May 12, 2008 -- In the next 10 to 20 years, the technology that allows us to use wireless headsets to chat on our cell phones could keep doctors in the loop on your blood sugar levels, your blood pressure and if you have a sudden heart attack, according to a report released in the United Kingdom last week.
According to a report released by Ofcom, the independent regulator and competition authority for communications industries in the United Kingdom, humans could one day have "in-body networks," a series of sensors implanted in a patient's body to let doctors monitor the body remotely.
The report also predicted the creation of "on-body monitors," wearable devices that would send vital information like blood pressure via Bluetooth or Wi-Fi to a portable monitor such as a watch or a cell phone. Both technologies are being researched in U.K. universities.
In theory, devices such as this could transmit information that you were having a heart attack or a stroke to the nearest emergency room or to your doctor.
Although it sounds like the stuff of science fiction, emergency room doctors say that the technology sounds possible in theory, but it could face problems in real emergency rooms.
Dr.

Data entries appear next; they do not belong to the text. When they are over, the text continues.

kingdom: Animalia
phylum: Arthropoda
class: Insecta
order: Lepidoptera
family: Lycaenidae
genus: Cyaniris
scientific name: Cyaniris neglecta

Sheldon Jacobson, the Department of Emergency Medicine chair at the Mount Sinai School of Medicine, says that alongside high-tech pacemakers and internal defibrillators, this type of monitoring system wouldn't be that difficult to imagine.

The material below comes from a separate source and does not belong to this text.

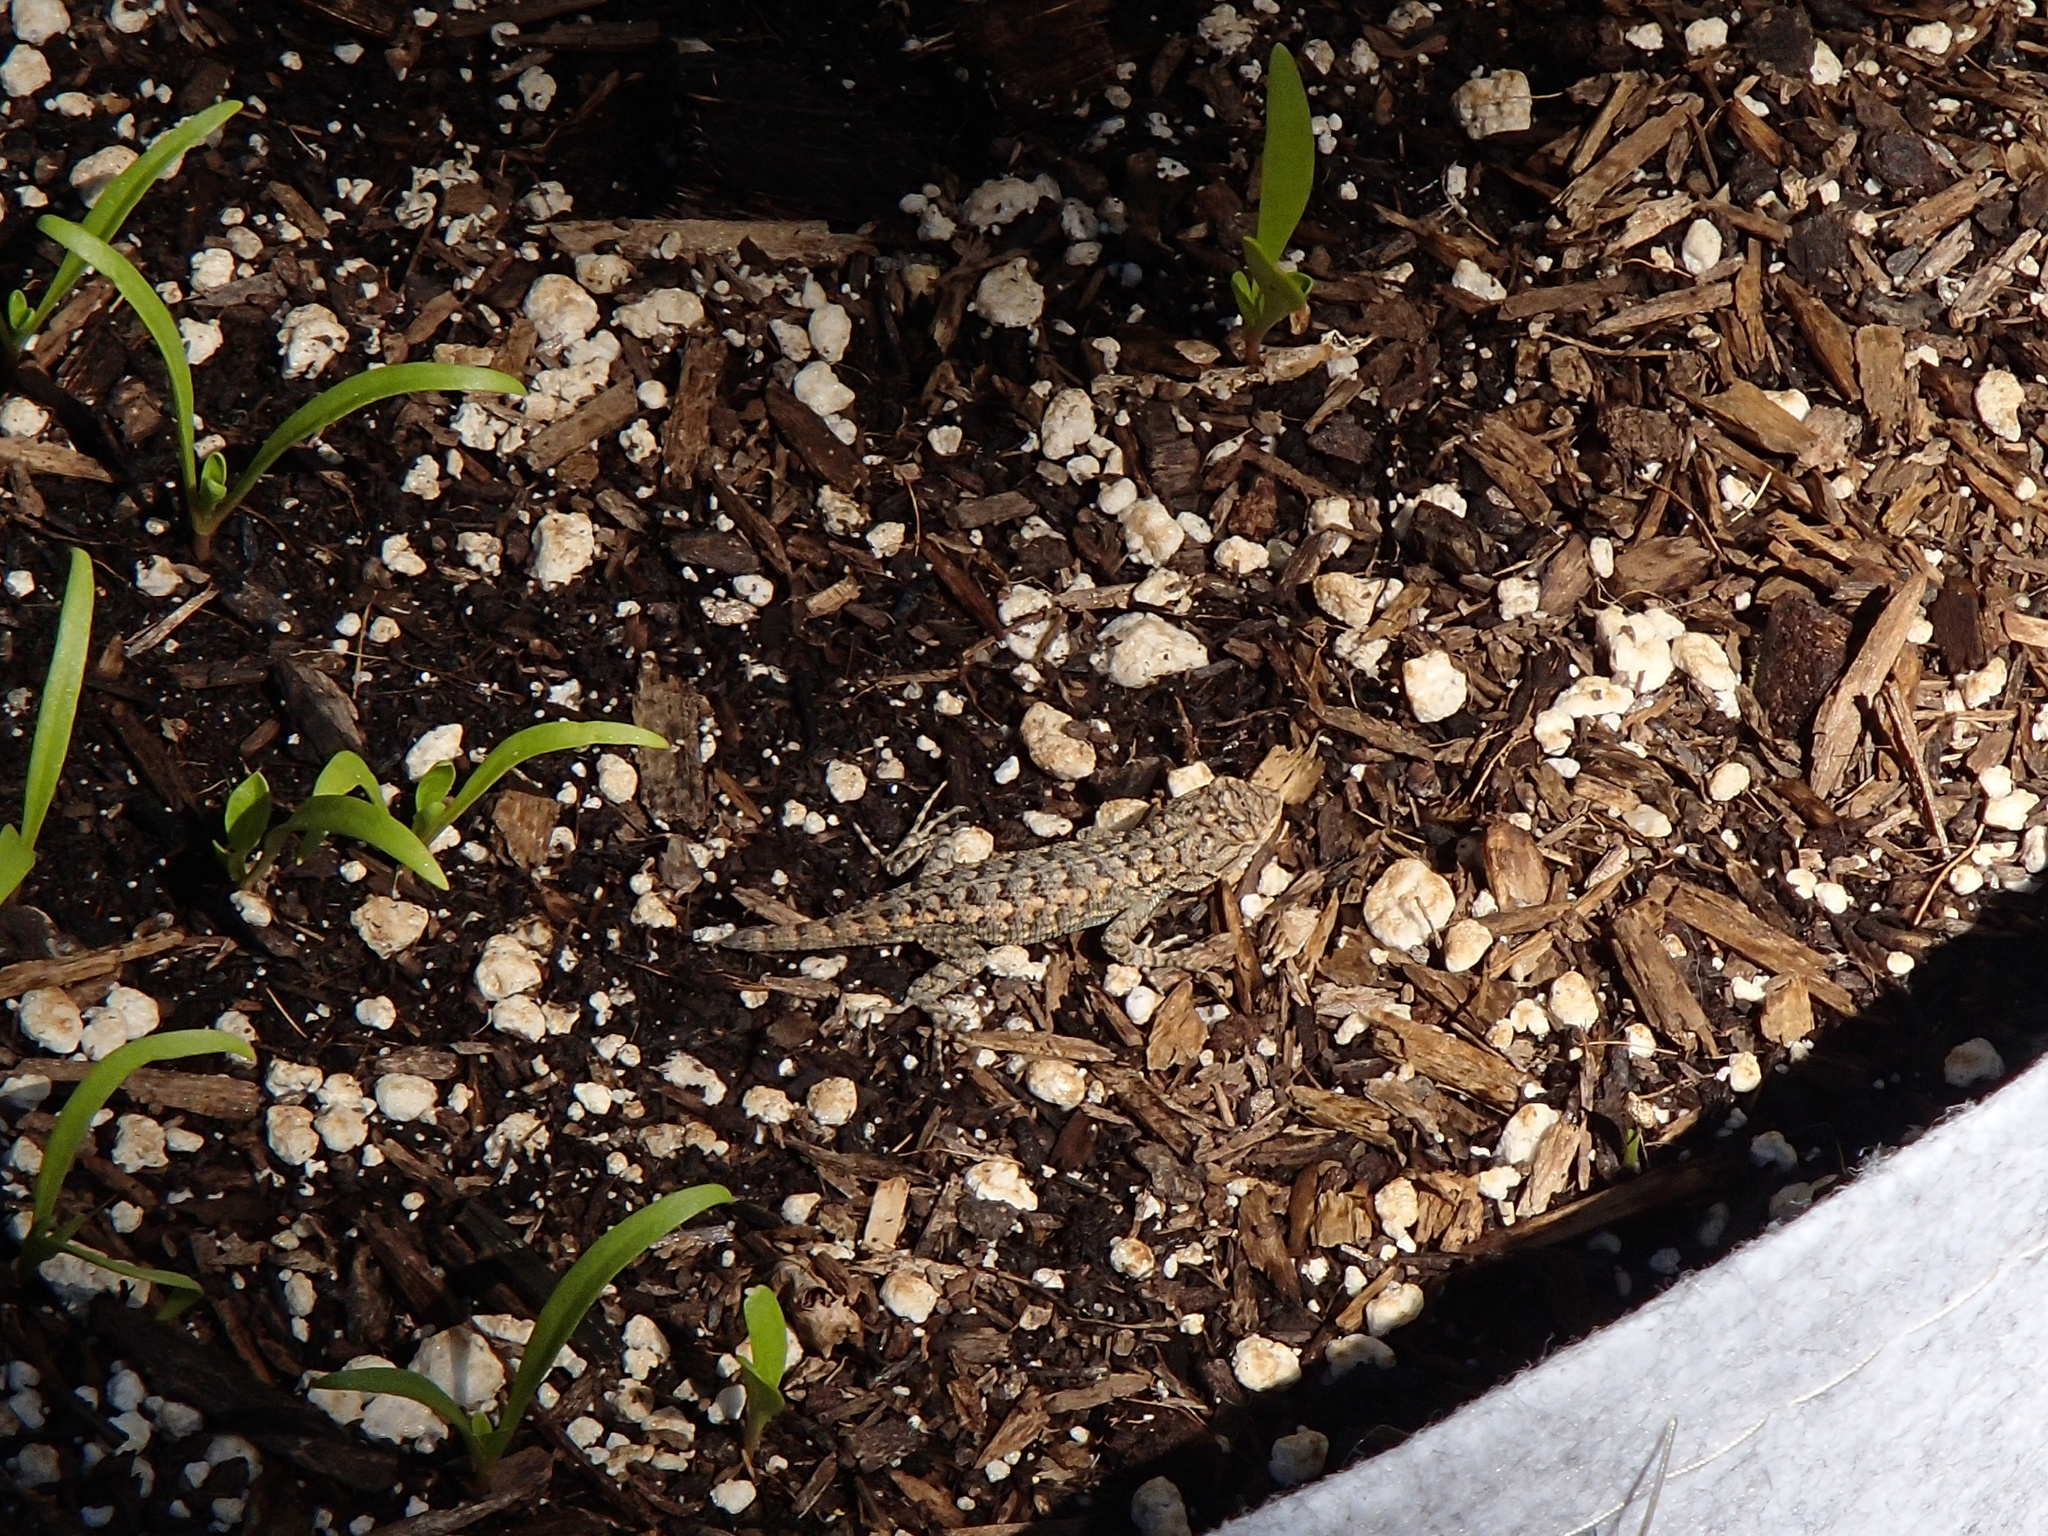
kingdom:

"It wouldn't be that much of a technological feat to have that information transmitted to an answering station," Jacobson said. "With the current technology it's a very likely situation that can happen. … [The question is] to whom would you want to do it and why would you want to do it?"
For example, people who have heart attacks are often alone and often have them in their sleep, according to Jacobson. People who are especially high risk have an internal defibrillator placed inside.
"If for some reason you didn't want an internal defibrillator, they could have a sensor placed that had a communication that would monitor their hearts," Jacobson said. "I don't know that there's a big need for it, but it might fill a small niche."
Similarly, Richard O'Brien, an emergency doctor at Moses Taylor Hospital and a spokesman for the American College of Emergency Physicians, sees problems trading wireless exchanges of information for face-to-face care.
"I think it's an odd concept," O'Brien said. "It's not the message from the person to a computer that treats a person. It's the hands-on care."
O'Brien sees two other major problems with the plan: a lack of infrastructure and privacy issues.
"I'm concerned that if it became ubiquitous it would be like car alarms going off in the city. There would be so much data going in," he said. "We would have the systems in place to handle all those calls. There will be false alarms."
Personal privacy isn't as big of a concern for the doctor, however he acknowledged that it might be for others.
"If I'm the patient and I have a life-threatening disease, I don't care about my privacy. I care about my life," he said. However, with hacking, "you might be able to monitor all the neighbors' illnesses."
O'Brien called the technology a "phenomenal" idea -- if it works.
"If I have an erratic heart rhythm and I live alone, this would be a lifesaver. … The upside is if you can get a caregiver or emergency medical services to you faster that's good. It will give data to the caregivers. They know you're a diabetic. That's useful information," he said.
"On the other hand, I'm the 21-year veteran of emergency medicine and I totally trust the computer. [If the computer's wrong], that's something that could get me in trouble."